Not coherent behaviour in switch-case statement in Java7 and Java8

Question

I'm preparing for Java7 Oracle certificate and I'm wondering why Java handles switch-case in such a weird way:

    public static void main(String[] args) {
    int a = 2;
    switch (a) {
        case 0:
            //System.out.println(b); // cannot find symbol variable b
            break;
        case 1:
            boolean b=false;
            break;
        case 2:
            b = true; // how case knows about existence of variable b?
            break;
        case 3:
            //System.out.println(b); // var b might not have been initialized
            break;
    }
}

That's obvious why case 0 and case 3 inform about unknown symbol or uninitialized variable, but I can't imagine why case 2 is working properly? How compiler knows about the type of b if it's assigned in case 1? For me that's not coherent.

UPDATE1: Actually what is even more weird is that in case 3 I noticed compile time error (Linux64, Java7 and Java8), but some of my colleagues do not.

I prepared very simple maven project: https://github.com/gonciarz/switch-test

UPDATE2: It seems that for everyone case3 does not compile. Thank you guys for your clarifications.

Answer 1

Your scope here is the entire switch clause, not the separate cases. Scopes are defined by the { and }.

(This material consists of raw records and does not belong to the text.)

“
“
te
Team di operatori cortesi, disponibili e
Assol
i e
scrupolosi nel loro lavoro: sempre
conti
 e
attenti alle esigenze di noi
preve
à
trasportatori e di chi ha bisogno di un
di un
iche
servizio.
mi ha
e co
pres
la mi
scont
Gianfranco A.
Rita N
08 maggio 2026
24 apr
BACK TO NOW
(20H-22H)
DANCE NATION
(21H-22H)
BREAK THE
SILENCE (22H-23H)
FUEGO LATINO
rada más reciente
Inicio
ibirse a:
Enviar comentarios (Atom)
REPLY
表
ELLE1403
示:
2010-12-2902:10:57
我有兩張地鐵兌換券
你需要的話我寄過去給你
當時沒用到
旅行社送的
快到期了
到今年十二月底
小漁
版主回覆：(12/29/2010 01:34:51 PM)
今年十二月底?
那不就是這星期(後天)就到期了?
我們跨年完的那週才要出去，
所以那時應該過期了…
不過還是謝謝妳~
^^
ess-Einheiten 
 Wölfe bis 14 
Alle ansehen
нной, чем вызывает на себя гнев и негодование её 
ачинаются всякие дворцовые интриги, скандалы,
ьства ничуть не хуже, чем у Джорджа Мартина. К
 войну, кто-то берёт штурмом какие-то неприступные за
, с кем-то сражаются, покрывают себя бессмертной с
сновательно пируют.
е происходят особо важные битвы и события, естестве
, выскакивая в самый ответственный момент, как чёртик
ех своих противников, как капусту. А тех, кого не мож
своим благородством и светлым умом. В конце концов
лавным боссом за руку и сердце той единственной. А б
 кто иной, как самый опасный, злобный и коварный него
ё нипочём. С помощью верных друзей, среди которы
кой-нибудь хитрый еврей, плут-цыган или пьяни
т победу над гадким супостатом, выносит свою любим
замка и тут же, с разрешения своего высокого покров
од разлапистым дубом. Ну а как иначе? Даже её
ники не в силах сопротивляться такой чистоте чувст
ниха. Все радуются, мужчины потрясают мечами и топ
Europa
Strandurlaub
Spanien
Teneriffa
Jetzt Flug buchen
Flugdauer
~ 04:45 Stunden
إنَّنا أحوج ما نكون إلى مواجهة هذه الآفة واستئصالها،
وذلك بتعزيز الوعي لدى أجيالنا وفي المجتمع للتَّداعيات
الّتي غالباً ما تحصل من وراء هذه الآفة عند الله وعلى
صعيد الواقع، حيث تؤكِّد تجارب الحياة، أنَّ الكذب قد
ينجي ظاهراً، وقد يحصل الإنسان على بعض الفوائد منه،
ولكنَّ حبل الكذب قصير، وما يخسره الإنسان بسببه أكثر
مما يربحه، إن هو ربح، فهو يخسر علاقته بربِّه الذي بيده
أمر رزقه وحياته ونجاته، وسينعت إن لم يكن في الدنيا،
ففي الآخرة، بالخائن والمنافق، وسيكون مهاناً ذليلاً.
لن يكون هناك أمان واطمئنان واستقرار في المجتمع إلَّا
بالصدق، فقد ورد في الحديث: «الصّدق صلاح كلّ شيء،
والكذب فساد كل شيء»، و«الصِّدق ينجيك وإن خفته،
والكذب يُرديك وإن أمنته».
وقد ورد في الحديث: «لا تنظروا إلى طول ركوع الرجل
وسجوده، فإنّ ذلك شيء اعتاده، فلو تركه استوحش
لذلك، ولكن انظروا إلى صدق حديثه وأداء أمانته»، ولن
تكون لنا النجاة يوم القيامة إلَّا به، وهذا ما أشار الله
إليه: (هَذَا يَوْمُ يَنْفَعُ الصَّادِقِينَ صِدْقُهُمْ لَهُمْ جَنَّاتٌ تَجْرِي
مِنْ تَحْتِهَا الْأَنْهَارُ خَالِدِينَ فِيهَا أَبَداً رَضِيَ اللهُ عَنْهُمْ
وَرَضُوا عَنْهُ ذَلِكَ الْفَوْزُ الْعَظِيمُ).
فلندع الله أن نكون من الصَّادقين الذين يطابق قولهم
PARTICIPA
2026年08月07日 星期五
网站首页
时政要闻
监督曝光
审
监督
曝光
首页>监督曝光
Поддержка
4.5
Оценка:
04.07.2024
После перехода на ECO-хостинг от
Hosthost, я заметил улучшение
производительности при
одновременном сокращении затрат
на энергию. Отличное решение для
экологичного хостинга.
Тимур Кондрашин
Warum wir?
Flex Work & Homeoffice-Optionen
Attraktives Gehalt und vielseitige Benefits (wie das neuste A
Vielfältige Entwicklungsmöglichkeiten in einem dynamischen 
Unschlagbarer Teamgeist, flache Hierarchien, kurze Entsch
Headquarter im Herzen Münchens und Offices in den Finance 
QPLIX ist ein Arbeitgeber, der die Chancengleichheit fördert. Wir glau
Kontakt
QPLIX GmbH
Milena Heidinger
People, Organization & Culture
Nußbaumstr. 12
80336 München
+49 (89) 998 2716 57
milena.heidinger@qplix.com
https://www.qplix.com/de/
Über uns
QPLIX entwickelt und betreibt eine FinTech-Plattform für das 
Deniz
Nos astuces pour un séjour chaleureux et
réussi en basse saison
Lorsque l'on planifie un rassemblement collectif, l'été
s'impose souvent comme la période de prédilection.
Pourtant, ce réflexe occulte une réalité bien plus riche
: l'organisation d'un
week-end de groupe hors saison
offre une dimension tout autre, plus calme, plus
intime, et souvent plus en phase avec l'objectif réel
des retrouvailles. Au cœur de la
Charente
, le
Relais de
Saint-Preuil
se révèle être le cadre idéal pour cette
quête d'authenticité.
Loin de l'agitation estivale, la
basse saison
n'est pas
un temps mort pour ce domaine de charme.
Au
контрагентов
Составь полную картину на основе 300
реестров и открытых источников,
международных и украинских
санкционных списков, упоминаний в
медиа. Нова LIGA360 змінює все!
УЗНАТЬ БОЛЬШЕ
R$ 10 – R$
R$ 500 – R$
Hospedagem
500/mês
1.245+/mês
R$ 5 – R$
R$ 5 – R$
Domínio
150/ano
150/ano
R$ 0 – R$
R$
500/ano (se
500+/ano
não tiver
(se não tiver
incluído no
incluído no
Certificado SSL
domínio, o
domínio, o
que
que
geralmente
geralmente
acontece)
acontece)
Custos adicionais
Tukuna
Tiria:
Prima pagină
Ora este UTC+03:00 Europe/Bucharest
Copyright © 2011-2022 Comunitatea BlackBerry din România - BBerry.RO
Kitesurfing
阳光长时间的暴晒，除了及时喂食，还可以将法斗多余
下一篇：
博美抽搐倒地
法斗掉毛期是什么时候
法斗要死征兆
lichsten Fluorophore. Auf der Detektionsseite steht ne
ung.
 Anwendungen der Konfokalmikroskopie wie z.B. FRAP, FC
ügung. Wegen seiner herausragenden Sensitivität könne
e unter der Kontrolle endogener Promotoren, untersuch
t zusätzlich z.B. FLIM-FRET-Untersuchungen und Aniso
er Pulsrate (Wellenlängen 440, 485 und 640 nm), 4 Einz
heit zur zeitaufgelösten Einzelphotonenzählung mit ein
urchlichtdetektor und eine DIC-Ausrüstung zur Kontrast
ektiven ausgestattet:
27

When you declare your variable with boolean b = false it is accessible in the rest of the scope, i.e. the rest of the switch clause.

You do not get an error in case 3 as you mention in your question.

Edit: You do get an error in case 3 but it seems Eclipse is sloppy in detecting it. I was confusing field declarations which get a default value for primitives with local variables which do not.

Answer 2

You are mixing up declaration and assignment. In your code

case 1:
    boolean b=false;
    break;
case 2:
    b = true; // how case knows about existence of variable b?
    break;

the variable b is declared and assigned in case 1:. The scope of the declaration is the rest of the switch statement’s block, i.e. up to the }.

It’s the same as if you had written:

case 1:
    boolean b;// declaration
    b=false;  // assignment
    break;

The assignment has no effect for the code flow for the case 2: label. If a jump to the case 2 label happens, the variable is declared but not assigned as an assignment can be skipped but not a declaration.

So the behavior is consistent with your third label:

case 3:
    System.out.println(b); // var b might not have been initialized
    break;

Here, the variable b is declared, but not assigned. That’s what the error message tells you: it doesn’t say that b was undeclared but that it “might not have been initialized”, which includes the possibility that you know for sure, that it has not been initialized at this point.

The type of b is the declared type and not dependent on any assignment.

---

As a side note, there are differences between switch and if. Had you written

final int a = 2;
boolean b;
if(a == 2) b=false;
System.out.println(b);

the constant nature of a caused the compiler to detect that b will be assigned to false and no error was generated. That works for if but not for switch.

Answer 3

The rules says this:

The scope of a local variable declaration in a block (§14.4) is the rest of the block in which the declaration appears, starting with its own initializer and including any further declarators to the right in the local variable declaration statement.

and this

Declarations are processed at compile time and do not depend on the execution flow of your code. Since value is declared within the local scope of the switch block, it is useable anywhere in that block from the point of its declaration.